→ **DIRECTIVE 1**: Reproduce the passage on Sweeney's career between "Sweeney called the" and "direct the production.", inclusive.
→ **DIRECTIVE 2**: Translate this sentence from the passage on Sweeney's career into Spanish: "Sweeney isn’t thinking about what turn her career might take next."

Sweeney called the Groundlings and asked how to join. She started in a beginning improvisational comedy class in 1984, and worked her way up to performing, joining the group’s main cast in 1987. Along the way she got bit parts in several TV series and movies, most notably in “Gremlins II,” as an allergy-plagued secretary in an animal lab, and as a cook in TNT’s remake of “Dinner at Eight.” Between acting jobs she did free-lance accounting. For now, Sweeney has one more scheduled appearance with the Groundlings, in the group’s special New Year’s Eve show. Sweeney’s husband, cartoon writer Steve Hibbert, a former Groundling whom she married in 1987, will direct the production.

The couple plans to spend the next six months in New York, until “Saturday Night Live”’ goes on hiatus. After that depends on what happens to Sweeney on “Saturday Night Live.”

Sweeney isn’t thinking about what turn her career might take next. As she prepared for her third “SNL” show, she stopped between rewriting sessions and rehearsals to savor her current success again.

“When I got this job, I thought I’ll probably have few feelings of sweet success as poignant as this,” she said. “Most things in this business you can’t want for that long because they don’t last that long I But with this show, which is always casting people and goes on and on and on, you can literally be hoping for 10 years.”

→ **RECORD EXCERPTS**:
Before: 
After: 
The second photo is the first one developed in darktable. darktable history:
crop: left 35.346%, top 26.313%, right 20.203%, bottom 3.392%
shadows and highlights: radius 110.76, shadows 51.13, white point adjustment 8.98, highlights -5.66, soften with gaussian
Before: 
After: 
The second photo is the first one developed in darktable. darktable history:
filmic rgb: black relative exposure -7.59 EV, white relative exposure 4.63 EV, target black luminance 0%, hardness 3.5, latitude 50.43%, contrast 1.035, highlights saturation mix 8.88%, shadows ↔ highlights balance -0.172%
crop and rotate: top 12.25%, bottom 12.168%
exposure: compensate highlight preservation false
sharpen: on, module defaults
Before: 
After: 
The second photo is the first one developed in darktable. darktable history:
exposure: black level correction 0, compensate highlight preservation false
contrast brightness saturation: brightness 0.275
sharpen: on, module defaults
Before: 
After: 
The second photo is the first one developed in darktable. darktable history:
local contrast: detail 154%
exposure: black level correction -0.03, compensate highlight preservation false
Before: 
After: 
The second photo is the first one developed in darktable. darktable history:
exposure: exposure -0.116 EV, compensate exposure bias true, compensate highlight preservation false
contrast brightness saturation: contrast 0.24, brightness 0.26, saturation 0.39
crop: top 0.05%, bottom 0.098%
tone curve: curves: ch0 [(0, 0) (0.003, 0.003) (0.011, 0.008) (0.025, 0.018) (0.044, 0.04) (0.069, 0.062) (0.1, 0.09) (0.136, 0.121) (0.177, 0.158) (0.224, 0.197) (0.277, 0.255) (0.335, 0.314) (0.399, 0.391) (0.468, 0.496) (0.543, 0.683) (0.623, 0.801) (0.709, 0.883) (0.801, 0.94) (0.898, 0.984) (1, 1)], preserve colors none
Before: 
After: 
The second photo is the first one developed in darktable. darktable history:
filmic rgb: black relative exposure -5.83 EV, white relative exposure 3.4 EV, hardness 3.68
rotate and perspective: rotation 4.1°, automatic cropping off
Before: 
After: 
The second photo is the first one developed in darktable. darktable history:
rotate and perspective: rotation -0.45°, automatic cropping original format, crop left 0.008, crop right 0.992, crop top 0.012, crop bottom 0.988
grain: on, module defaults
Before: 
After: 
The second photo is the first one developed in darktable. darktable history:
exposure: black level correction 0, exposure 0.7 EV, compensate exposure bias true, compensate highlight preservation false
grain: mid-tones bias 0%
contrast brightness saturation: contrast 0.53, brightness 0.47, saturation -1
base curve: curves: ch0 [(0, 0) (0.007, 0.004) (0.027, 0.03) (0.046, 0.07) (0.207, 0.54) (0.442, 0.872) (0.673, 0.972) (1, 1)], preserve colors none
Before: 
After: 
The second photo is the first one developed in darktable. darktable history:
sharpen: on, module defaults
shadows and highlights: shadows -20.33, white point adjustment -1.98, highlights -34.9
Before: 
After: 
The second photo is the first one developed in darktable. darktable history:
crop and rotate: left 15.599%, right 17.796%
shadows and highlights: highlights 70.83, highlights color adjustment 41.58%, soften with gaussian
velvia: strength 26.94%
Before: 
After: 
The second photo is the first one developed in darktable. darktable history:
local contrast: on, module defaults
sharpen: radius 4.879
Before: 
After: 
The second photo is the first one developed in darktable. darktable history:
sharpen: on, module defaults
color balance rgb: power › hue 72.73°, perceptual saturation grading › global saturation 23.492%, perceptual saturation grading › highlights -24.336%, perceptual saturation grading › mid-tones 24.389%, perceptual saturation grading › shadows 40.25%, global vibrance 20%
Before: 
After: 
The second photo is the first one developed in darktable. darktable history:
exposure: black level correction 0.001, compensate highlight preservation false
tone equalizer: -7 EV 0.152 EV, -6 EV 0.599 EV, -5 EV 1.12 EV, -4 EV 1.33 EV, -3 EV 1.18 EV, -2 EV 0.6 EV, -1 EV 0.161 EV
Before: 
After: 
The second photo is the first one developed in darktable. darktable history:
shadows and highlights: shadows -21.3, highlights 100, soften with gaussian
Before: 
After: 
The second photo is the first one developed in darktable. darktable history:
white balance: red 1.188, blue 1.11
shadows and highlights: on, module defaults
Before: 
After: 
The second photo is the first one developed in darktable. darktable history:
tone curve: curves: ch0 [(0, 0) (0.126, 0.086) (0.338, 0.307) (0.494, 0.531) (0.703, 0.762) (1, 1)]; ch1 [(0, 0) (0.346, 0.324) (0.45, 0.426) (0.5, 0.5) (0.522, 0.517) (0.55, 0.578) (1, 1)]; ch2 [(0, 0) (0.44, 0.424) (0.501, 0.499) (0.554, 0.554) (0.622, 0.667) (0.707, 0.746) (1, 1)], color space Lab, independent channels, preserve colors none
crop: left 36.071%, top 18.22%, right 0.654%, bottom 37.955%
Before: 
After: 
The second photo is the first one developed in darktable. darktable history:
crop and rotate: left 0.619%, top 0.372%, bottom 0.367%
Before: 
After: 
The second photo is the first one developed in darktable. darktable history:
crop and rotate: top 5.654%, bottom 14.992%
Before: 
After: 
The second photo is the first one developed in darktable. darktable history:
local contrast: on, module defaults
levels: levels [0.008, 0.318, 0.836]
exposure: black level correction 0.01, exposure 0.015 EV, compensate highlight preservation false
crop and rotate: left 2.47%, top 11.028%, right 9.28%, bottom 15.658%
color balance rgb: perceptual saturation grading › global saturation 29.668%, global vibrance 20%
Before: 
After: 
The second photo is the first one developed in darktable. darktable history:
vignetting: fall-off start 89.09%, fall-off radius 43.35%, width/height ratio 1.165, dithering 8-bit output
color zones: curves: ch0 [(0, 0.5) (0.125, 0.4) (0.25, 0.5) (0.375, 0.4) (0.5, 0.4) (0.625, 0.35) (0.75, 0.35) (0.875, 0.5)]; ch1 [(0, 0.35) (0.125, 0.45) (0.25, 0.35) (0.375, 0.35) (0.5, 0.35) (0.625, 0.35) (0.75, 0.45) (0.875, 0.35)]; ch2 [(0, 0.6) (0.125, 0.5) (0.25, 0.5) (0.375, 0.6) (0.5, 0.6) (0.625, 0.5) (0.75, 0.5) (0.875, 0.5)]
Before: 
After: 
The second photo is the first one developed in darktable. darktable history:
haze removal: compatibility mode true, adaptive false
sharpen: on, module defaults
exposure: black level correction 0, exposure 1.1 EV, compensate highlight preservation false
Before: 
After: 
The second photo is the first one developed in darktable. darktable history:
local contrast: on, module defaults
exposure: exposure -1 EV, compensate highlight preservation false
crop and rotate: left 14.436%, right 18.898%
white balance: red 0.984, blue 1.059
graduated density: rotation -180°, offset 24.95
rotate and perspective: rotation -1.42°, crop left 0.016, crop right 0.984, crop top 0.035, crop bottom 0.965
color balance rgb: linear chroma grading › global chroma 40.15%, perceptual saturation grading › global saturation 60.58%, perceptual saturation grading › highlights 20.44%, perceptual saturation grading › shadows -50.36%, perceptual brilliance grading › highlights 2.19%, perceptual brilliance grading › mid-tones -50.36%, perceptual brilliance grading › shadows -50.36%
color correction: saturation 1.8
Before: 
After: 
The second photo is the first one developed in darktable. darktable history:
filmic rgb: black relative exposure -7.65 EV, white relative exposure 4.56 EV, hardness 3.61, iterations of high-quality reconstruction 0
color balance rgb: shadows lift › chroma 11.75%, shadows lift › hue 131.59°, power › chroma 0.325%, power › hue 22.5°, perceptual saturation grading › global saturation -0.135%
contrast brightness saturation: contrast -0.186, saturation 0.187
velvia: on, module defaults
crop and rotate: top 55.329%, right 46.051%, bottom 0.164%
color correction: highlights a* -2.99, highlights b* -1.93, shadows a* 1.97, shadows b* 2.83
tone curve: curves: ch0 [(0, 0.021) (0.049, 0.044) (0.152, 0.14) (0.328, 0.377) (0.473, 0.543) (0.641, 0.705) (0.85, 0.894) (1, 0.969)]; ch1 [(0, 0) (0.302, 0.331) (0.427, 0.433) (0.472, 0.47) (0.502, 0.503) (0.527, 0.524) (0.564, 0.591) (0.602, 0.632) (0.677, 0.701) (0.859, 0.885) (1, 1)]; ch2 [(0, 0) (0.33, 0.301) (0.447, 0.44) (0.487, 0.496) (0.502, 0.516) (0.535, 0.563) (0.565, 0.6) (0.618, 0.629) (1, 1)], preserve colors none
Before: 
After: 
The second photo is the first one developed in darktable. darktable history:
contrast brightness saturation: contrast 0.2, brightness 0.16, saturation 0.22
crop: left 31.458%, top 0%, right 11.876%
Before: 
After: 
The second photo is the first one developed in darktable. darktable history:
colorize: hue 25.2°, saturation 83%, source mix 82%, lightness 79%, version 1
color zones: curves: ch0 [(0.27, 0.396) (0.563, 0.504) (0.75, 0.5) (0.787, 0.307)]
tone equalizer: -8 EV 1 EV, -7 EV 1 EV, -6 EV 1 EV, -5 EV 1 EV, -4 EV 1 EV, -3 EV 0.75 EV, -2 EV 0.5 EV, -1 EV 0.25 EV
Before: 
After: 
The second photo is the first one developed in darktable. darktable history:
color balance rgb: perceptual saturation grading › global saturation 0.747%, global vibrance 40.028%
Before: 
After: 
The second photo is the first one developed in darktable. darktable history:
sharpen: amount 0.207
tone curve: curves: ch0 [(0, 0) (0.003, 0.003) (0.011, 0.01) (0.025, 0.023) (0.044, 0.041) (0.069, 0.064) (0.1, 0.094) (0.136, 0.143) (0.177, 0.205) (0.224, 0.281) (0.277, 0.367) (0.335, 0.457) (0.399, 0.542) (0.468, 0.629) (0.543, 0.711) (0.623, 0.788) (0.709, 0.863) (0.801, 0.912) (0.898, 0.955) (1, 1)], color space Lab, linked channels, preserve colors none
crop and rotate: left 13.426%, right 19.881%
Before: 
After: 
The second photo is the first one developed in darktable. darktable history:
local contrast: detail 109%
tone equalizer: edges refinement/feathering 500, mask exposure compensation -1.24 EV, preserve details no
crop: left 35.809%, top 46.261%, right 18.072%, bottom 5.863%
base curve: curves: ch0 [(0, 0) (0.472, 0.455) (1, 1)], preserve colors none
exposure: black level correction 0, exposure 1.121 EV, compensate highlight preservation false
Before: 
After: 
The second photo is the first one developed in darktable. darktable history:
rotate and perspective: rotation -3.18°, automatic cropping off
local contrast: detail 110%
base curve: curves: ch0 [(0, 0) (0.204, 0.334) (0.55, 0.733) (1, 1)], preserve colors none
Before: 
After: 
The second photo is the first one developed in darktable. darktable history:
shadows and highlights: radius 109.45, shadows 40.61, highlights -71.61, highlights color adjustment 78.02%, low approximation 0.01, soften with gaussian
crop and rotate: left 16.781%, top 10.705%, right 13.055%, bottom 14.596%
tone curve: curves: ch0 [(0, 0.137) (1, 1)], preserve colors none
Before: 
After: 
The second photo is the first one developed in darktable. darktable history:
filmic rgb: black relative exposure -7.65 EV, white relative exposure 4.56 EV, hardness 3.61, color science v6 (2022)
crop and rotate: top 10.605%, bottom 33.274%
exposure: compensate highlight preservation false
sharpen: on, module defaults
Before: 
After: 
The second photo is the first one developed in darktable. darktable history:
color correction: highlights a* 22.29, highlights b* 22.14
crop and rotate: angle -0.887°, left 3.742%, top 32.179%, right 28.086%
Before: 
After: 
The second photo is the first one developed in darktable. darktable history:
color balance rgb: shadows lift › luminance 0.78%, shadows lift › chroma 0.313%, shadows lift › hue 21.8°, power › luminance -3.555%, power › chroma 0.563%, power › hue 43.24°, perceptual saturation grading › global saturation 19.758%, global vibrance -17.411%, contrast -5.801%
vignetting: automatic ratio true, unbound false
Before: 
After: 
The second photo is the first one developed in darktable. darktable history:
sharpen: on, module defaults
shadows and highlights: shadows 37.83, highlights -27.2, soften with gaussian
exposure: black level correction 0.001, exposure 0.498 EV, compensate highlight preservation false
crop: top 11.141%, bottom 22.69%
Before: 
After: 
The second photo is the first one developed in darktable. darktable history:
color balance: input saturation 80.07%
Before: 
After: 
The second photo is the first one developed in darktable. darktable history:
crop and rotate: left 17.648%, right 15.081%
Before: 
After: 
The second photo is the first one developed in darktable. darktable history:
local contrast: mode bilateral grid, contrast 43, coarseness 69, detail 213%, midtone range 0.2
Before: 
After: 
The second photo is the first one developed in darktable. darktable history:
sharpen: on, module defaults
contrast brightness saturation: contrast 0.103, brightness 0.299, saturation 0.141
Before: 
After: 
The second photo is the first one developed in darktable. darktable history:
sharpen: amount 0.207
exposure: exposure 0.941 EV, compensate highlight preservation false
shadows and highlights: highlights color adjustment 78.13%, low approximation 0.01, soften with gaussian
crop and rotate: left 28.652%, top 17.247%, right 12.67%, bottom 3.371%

→ **FINAL RESULT 1**:
Sweeney called the Groundlings and asked how to join. She started in a beginning improvisational comedy class in 1984, and worked her way up to performing, joining the group’s main cast in 1987. Along the way she got bit parts in several TV series and movies, most notably in “Gremlins II,” as an allergy-plagued secretary in an animal lab, and as a cook in TNT’s remake of “Dinner at Eight.” Between acting jobs she did free-lance accounting. For now, Sweeney has one more scheduled appearance with the Groundlings, in the group’s special New Year’s Eve show. Sweeney’s husband, cartoon writer Steve Hibbert, a former Groundling whom she married in 1987, will direct the production.

→ **FINAL RESULT 2**: Sweeney no está pensando en qué giro podría tomar su carrera a continuación.